(Beginning of Text provided)

# Looky what i just got!



## milk and honey (Oct 31, 2010)

She's from tenacross..and is a super cute bottle baby saanen/boer cross doe. What a doll baby! I told my husband she might need to sleep with me. Ha ha I think I'll call her Bella.


----------



## imthegrt1 (Jan 13, 2013)

Cool how old what she cost u


----------



## EstellaMA (Feb 4, 2011)

Aw, yay, glad to know you got her


----------



## GTAllen (Jul 22, 2012)

She is a big one. Very nice!


----------



## nancy d (Oct 5, 2007)

So glad she's still in the family, what a doll!


----------



## clearwtrbeach (May 10, 2012)

What a cutie, congrats on bringing her home


----------



## MotleyBoerGoats (Mar 23, 2013)

(End of Text provided)

• What the task requires
Carry on the forum thread about the new goat doe from the point where it stops. You won't need the listing that comes next.

(Beginning of Recorded data)

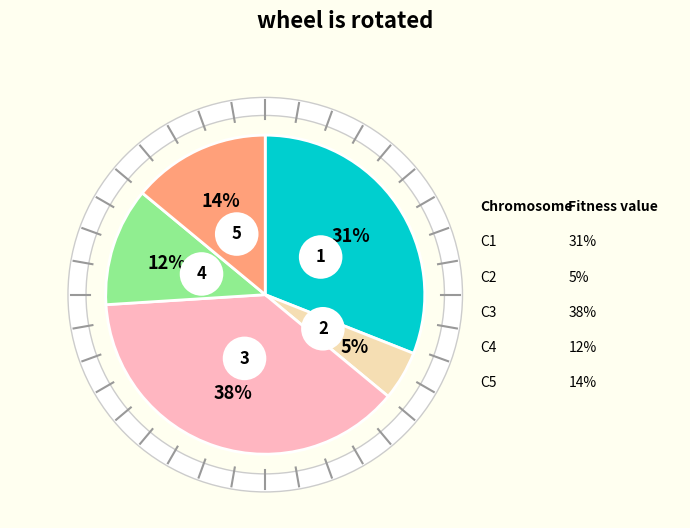

Is there any slice that represents more than half of the pie?

No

(End of Recorded data)

• Response area
they are so cute we had a couple of those they make great milkers and they are just as sweet as they can be we really hated to get rid of ours but am going for more bore instead of crosses .She is just adorable


----------



## Used2bmimi (Oct 3, 2012)

Yay! Congratulations!


----------



## milkmaid (Sep 15, 2010)

Aww, she is a doll!  Do the Saanen/Boer crosses give rich milk?


----------



## ThreeHavens (Oct 20, 2011)

Congrats on your new baby!


----------



## ksalvagno (Oct 6, 2009)

So you are the one who got her! Too cute! Congrats!


----------



## StarMFarm (Jan 17, 2013)

That's awesome, congrats! She is adorale


----------



## happybleats (Sep 12, 2010)

what a cutie : ) we just began adding a few boer ladies to our herd to breed with our Saanen buck I love the cross


----------



## milk and honey (Oct 31, 2010)

Bella is SO stinkin cute! I actually got up at 3 am and gave her 6 oz! I'm ashamed to say what I got her for...cause she was almost free. I plan to breed her to a boer buck. For some little "mostly boers" this bottle feeding could be addicting! I'm a momma again!


----------



## happybleats (Sep 12, 2010)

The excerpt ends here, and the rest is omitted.